What the task requires: Go through the data below line by line and report how many lines contain "AIRCRAFT", giving only that figure.

Given data:
▬▬▬▬▬▬

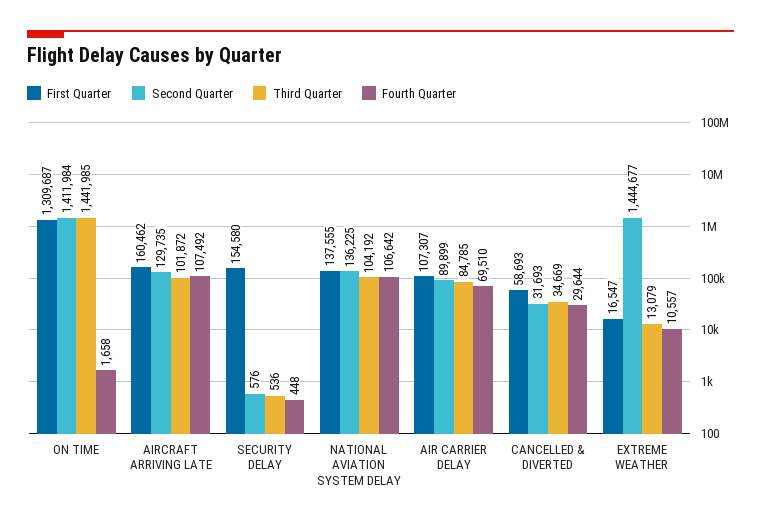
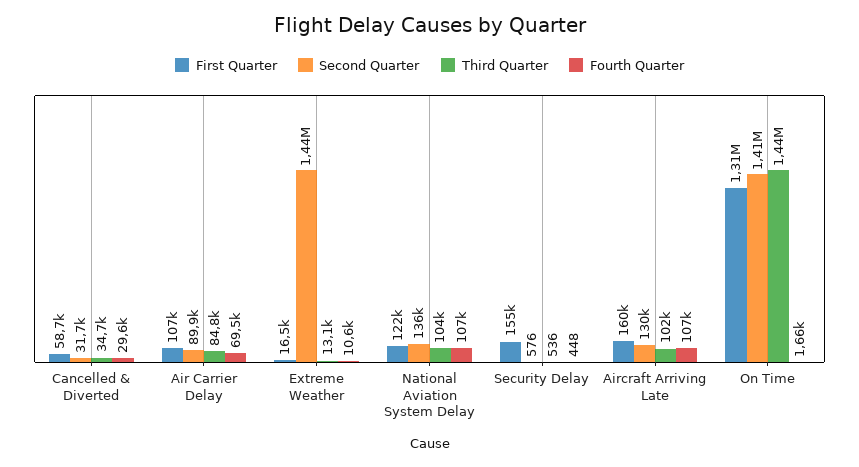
  {
    "First Quarter": {
      "ON TIME": 1309687,
      "AIRCRAFT ARRIVING LATE": 160462,
      "SECURITY DELAY": 154580,
-     "NATIONAL AVIATION SYSTEM DELAY": 137555,
+     "NATIONAL AVIATION SYSTEM DELAY": 122000,
      "AIR CARRIER DELAY": 107307,
      "CANCELLED & DIVERTED": 58693,
      "EXTREME WEATHER": 16547
    },
    "Second Quarter": {
      "ON TIME": 1411984,
      "AIRCRAFT ARRIVING LATE": 129735,
      "SECURITY DELAY": 576,
      "NATIONAL AVIATION SYSTEM DELAY": 136225,
      "AIR CARRIER DELAY": 89899,
      "CANCELLED & DIVERTED": 31693,
      "EXTREME WEATHER": 1444677
    },
    "Third Quarter": {
      "ON TIME": 1441985,
      "AIRCRAFT ARRIVING LATE": 101872,
      "SECURITY DELAY": 536,
      "NATIONAL AVIATION SYSTEM DELAY": 104192,
      "AIR CARRIER DELAY": 84785,
      "CANCELLED & DIVERTED": 34669,
      "EXTREME WEATHER": 13079
    },
    "Fourth Quarter": {
      "ON TIME": 1658,
      "AIRCRAFT ARRIVING LATE": 107492,
      "SECURITY DELAY": 448,
      "NATIONAL AVIATION SYSTEM DELAY": 106642,
      "AIR CARRIER DELAY": 69510,
      "CANCELLED & DIVERTED": 29644,
      "EXTREME WEATHER": 10557
    }
  }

▬▬▬▬▬▬

Response to the exercise: 4